3 Hikers Swept Over Falls at Yosemite National Park Believed to Be Dead

Authorities believe the three hikers who fell 300 feet from a popular waterfall at Yosemite National Park Tuesday are dead.

Authorities had been searching for the hikers who reportedly climbed a safety fence to pose for pictures next to the falls.

Witnesses of the incident at Vernal Fall, which has a 317-foot drop, say it occurred at 1:30 p.m. local time on Tuesday.

The visitors were identified Wednesday as 22-year-old Hormiz David of Modesto, 27-year-old Ninos Yacoub of Turlock, and 21-year-old Ramina Badal of Modesto. Authorities continue to search for their bodies.

"Other visitors were pleading with them to come out of the water," Scott Gediman, a park spokesman told the Fresno Bee. "One of them slipped, and there was a chain-reaction as the other two tried to save the person who slipped."

A man and a woman crossed a metal barricade above the 317-foot Vernal Fall on Tuesday, making their way over slick granite to a rock in the middle of the swift Merced River.

The woman slipped. The man reached for her and fell in. Another woman in their group of about 10 tried to help but fell into the water as well. Other hikers, including several children in their group, could only watch as the rushing water swept all three over the edge.

The couple who were on the rock hugged each other tightly as they disappeared.

"Everyone was screaming," witness Jake Bibee said. "People were praying. What I will take away with me forever is the look on that grown man's face as he was floating down that river knowing he was going to die and nobody could help them."

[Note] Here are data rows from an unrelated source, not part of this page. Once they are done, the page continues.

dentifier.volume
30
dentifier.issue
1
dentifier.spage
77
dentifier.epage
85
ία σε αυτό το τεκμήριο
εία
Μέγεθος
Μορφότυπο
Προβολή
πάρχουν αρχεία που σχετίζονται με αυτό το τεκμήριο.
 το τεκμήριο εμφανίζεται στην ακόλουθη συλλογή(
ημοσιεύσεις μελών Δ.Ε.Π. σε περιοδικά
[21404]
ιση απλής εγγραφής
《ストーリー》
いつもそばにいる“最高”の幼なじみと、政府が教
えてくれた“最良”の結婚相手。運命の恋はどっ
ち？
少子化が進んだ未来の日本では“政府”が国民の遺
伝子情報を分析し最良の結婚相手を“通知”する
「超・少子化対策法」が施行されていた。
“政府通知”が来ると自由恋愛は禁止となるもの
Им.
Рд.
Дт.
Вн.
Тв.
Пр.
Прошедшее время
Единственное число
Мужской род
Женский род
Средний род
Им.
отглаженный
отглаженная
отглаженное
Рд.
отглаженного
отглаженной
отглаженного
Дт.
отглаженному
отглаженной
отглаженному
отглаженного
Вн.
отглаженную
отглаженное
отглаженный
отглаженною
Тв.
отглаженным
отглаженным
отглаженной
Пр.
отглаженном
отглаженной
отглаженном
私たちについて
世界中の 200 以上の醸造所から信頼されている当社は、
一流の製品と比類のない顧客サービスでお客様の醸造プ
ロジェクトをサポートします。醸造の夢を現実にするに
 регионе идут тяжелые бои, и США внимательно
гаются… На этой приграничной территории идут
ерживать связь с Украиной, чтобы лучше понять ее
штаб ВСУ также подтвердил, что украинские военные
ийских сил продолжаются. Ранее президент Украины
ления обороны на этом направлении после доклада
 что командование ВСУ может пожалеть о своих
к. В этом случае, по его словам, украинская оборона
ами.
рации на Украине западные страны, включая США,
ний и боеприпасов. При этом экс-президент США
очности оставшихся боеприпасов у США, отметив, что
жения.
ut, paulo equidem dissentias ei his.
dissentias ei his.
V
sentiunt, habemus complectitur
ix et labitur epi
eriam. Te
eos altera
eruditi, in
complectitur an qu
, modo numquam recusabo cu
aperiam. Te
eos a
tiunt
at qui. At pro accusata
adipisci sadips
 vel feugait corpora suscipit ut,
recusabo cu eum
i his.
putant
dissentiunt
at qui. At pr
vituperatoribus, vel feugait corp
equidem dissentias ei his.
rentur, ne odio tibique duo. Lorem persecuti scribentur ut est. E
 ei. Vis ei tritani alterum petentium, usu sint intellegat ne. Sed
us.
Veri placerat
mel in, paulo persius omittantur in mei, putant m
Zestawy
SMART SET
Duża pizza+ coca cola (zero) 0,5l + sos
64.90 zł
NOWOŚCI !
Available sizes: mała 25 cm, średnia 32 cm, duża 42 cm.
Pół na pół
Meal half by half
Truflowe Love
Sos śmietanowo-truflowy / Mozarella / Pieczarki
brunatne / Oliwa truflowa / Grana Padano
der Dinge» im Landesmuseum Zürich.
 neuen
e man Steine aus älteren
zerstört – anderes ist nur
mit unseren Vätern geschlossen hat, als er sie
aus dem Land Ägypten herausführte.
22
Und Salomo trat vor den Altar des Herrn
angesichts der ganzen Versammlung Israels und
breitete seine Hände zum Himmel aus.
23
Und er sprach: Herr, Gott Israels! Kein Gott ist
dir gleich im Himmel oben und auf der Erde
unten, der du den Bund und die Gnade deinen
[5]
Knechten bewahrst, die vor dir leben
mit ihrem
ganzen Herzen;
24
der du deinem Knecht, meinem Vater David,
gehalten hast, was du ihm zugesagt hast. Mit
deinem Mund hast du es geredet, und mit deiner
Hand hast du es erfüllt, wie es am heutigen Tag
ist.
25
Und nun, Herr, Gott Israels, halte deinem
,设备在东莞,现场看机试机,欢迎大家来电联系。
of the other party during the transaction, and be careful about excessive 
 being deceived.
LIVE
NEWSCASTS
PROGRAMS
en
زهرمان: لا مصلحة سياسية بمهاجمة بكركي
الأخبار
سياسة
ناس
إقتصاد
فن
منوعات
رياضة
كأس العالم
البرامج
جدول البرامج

Rangers immediately closed the Mist Trail, a popular hike with tourists that leads to the waterfall, following the incident.

Park officials often close areas when they feel a body might be recovered. Visitors were traumatized in May when a hiker slipped and fell into the Merced River. His body snagged on a rock and rescuers were not able to reach it for hours.

Record snowfall has created spectacular waterfalls in the park, but it's a treacherous beauty. Visitors often underestimate the force of water, and the mist from waterfalls creates slippery conditions on trails.

At least eight people have died in the park this year, Cobb said. Two men died after being swept off a bridge near the Hetch Hetchy Reservoir in June. One man who disappeared while hiking near Yosemite Falls with his church group is still missing.